- **Texto fornecido**:
..............................

O vídeo de um desenho animado sobre uma loja de suicídios vem sendo disseminado rapidamente pelas redes sociais com um alerta de que um filme será lançado para incentivar crianças ao suicídio. Na verdade, o vídeo em questão se trata do trecho de uma comédia musical do francês Patrice Laconte, chamada A Pequena Loja de Suicídios, lançada em 2012 e muito bem avaliada pela crítica. Contudo, fora de contexto e em um momento em que o Baleia Azul – que induz jovens ao suicídio – vem aterrorizando pais no mundo todo, o compartilhamento do pequeno trailer preocupa. A ponto de a Polícia Federal já estar avaliando a viabilidade de retirá-lo da internet.
Na mensagem repassada pelo Whatsapp com o vídeo, vem o alerta: “Pessoal, estejam atentos sobre o que as crianças assistem na TV! Saiu um desenho animado para crianças incentivando ao suicídio, será lançado nos cinemas... Por ser um desenho os pais podem achar que não é nada e pode ser que não dêem muita importância, mas temos que ficar espertos...”.
O longa metragem retrata a história de uma cidade triste e depressiva, onde o comércio mais lucrativo é uma loja de suicídios do casal Mishima e Lucrèce. E tenta “vender” o suicídio com frases de efeito. “Com a crise que o desilude, não há nada mais doce que uma morte requintada. Se sua vida foi um fracasso, pelo menos a morte será um sucesso”, canta o dono da loja no trailer do filme. O que o trailer não mostra é que a chegada do terceiro filho do casal, Allan, vai mudar toda a história, pois o menino é pura alegria e positividade.
Uma crítica do filme publicada pelo jornalista, professor, pesquisador e escritor Wilson Roberto Vieira Ferreira observa que ele toma como base a crise européia e traz como mote principal “a cínica visão ideológica de que a crise é um momento de oportunidades e de empreendedorismo”, de ver como negócio o desespero e infelicidade das pessoas.
Outra crítica publicada no blog Cinema Arte avalia: “O diretor soube criar com maestria uma alegoria musical ao redor de um tema tão delicado como esse, e só isso já vale o filme. Uma história que tinha tudo para ser triste, mas que acaba sendo o contrário disso, e termina sendo uma grande lição sobre a vida”.

..............................

- **Conjunto de dados**:
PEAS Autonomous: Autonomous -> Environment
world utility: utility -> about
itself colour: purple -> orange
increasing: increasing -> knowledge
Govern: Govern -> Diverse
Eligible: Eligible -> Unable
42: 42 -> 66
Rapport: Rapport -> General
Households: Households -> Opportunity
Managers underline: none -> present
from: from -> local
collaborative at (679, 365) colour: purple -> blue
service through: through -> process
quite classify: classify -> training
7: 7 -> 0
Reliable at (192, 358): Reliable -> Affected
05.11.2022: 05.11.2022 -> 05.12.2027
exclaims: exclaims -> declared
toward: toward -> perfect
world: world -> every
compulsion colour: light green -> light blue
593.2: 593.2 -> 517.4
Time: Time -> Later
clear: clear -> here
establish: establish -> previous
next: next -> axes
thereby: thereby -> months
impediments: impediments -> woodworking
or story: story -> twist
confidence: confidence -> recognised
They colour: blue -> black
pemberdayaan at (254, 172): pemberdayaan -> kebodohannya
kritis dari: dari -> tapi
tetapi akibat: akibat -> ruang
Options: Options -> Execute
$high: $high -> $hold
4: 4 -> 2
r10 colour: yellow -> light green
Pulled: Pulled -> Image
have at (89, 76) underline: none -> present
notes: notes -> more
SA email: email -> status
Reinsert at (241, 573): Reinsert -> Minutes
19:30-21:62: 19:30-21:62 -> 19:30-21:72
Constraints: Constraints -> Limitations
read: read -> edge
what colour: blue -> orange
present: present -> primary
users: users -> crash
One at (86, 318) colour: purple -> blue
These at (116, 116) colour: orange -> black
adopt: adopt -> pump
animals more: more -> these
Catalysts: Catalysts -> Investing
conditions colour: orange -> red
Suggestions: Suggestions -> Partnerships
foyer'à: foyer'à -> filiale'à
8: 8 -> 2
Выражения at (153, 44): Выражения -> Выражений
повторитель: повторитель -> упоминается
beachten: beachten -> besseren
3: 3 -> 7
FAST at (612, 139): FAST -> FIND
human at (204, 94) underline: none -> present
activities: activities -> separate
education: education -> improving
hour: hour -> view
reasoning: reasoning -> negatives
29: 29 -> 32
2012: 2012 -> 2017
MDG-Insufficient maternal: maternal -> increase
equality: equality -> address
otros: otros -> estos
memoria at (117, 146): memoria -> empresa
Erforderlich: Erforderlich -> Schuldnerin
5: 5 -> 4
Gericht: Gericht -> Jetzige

..............................

- **Ações necessárias**:
[a] Reproduza palavra por palavra as entradas, começando pela primeira e indo até a linha com "service through: through -> process", incluindo essa linha.
[b] Retome o texto sobre o vídeo da loja de suicídios a partir de onde ele para.

- **Problemas resolvidos**:
[a]
PEAS Autonomous: Autonomous -> Environment
world utility: utility -> about
itself colour: purple -> orange
increasing: increasing -> knowledge
Govern: Govern -> Diverse
Eligible: Eligible -> Unable
42: 42 -> 66
Rapport: Rapport -> General
Households: Households -> Opportunity
Managers underline: none -> present
from: from -> local
collaborative at (679, 365) colour: purple -> blue
service through: through -> process

[b]
Mas será que quem assiste apenas o vídeo sem saber do filme tem alcance da sua ironia e humor negro? A psicóloga Érica Nunes, que lida com crianças e adolescentes, acredita que ele sozinho provoca um impacto sobre adolescentes e adultos. “As crianças vão achar interessante porque ele tem crianças, mas não deverão ter a compreensão de que eles estão propondo o suicídio. Agora, as que sabem ler (porque é legendado) vão ter curiosidade para saber o que é suicídio”, avalia. “Já para adolescentes e adultos com comprometimento psíquico o impacto pode ser outro”.
Segundo a psicóloga, adolescentes estão em fase de descoberta, de fantasia, de modismo e a sociedade anda muito depressiva. “Eu mesma fiquei preocupada quando assisti”, diz. “Existe uma ditadura da felicidade, onde as pessoas têm de sair para uma festa todo dia a fim de postar no Facebook. E quando alguém não se encaixa nesses parâmetros e sofre com isso e vê um vídeo desse pode pensar: - Ah, talvez essa seja uma saída”.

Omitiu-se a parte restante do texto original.